Small Datum: First day with InnoDB transparent page compression

Friday, August 28, 2015

First day with InnoDB transparent page compression

I ran linkbench overnight for a database that started at 100G using MySQL 5.7.8 and InnoDB transparent page compression. After ~24 hours I have 1 mysqld crash with nothing in the error log. I don't know if that is related to bug 77738. I will attach gdb and hope for another crash. For more about transparent page compression read here, here and here. For concerns about the feature see the post by Domas. I previously wrote about this feature.

On the bright side, this is a great opportunity for MyRocks, the RocksDB storage engine for RocksDB.

Then I ran 'dmesg -e' and get 81 complaints from XFS on the host that uses transparent compression. The warnings are from the time when the benchmark ran. My other test host isn't using hole-punch and doesn't get these warnings. I get the same error message below from a host with CentoOS 6.6 host using a 3.10.53 kernel.

[Aug27 05:53] XFS: possible memory allocation deadlock in kmem_alloc (mode:0x250)
[ +1.999375] XFS: possible memory allocation deadlock in kmem_alloc (mode:0x250)
[ +1.999387] XFS: possible memory allocation deadlock in kmem_alloc (mode:0x250)
[ +1.983386] XFS: possible memory allocation deadlock in kmem_alloc (mode:0x250)
[ +1.999379] XFS: possible memory allocation deadlock in kmem_alloc (mode:0x250)

The host has Fedora 19 and the kernel is 3.14.27-100.fc19.x86_64. I don't know if Fedora 19 is officially supported. I know that hole punch is available because this is in the error log:
    [Note] InnoDB: PUNCH HOLE support available

And this was used in a create table statement:
    ENGINE=InnoDB COMPRESSION="zlib" DEFAULT CHARSET=latin1;

From my host without hole-punch where the files for the table are ~44G.
    $ xfs_bmap /ssd1/scratch/data.mdcallag/data/linkdb/linktable*.ibd | wc -l
    11446

And the host with it where the files for the table are ~104G according to ls but are much smaller because of the holes.
    $ xfs_bmap /ssd1/scratch/data.mdcallag/data/linkdb/linktable.ibd | wc -l
    11865620

I don't like the vmstat output either. On the host that uses transparent page compression swap is being used and that started during the linkbench load. It is not being used on the other host. Doesn't look right.

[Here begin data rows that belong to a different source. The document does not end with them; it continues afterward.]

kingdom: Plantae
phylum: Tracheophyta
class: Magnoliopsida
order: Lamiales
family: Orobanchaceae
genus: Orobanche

procs -----------memory---------- ---swap-- -----io---- -system-- ----cpu----
r b   swpd   free   buff cache   si   so    bi    bo   in   cs us sy id wa
13 6 4095996 8410200   1164 6298324    0    0    65   534    0    0 8 1 89 2

But wait, there is more

This is from a host with CentOS 6.6 and the 3.10.53 kernel. After running for a few hours with transparent page compression mysqld got stuck. I looked in the database error log and there was the standard output from threads getting long waits on InnoDB synchronization objects. I attached gdb to look at thread stacks, and that took ~15 minutes just to attach. Fortunately I got stacks before needing to reboost this host. All threads appear to be blocked on calls into the kernel. This gist shows two of the threads -- one is stuck doing aio and another trying to do fallocate64 called from os_file_punch_hole.

Deadlocked mysqld + reboot server == victory? I filed bug 78277 for this. After the reboot dropping a ~72G ibd file that had been using hole-punch took ~3 minutes. Then I created an 80G file and dropping that took 10 seconds. It a good idea to have database files that take minutes to drop given that InnoDB and filesystem state can get out of sync during a crash requiring manual repair.

And more

I have two CentOS 6.6 servers with the 3.10.53 kernel and XFS. The host in the previous section doesn't use partitioning. The host in this section uses partitioning and transparent page compression. They both get InnoDB deadlocks but this host was healthy enough the the InnoDB background thread was able to kill the server. This was triggered by a DROP DATABASE statement. I don't have thread stacks but will guess that a file unlink operation took too long or got stuck. Because DDL isn't transactional the data dictionary isn't in a good state at this point. Some of the per-partition ibd files are missing.

Reboot #2 has arrived. Did kill -9 on mysqld and the process is still there in state Z after 40 minutes. Delete the database directory but space is still in use according to df. I assume that space won't be released until the zombie process goes away. I give up on trying to use transparent compression on this host.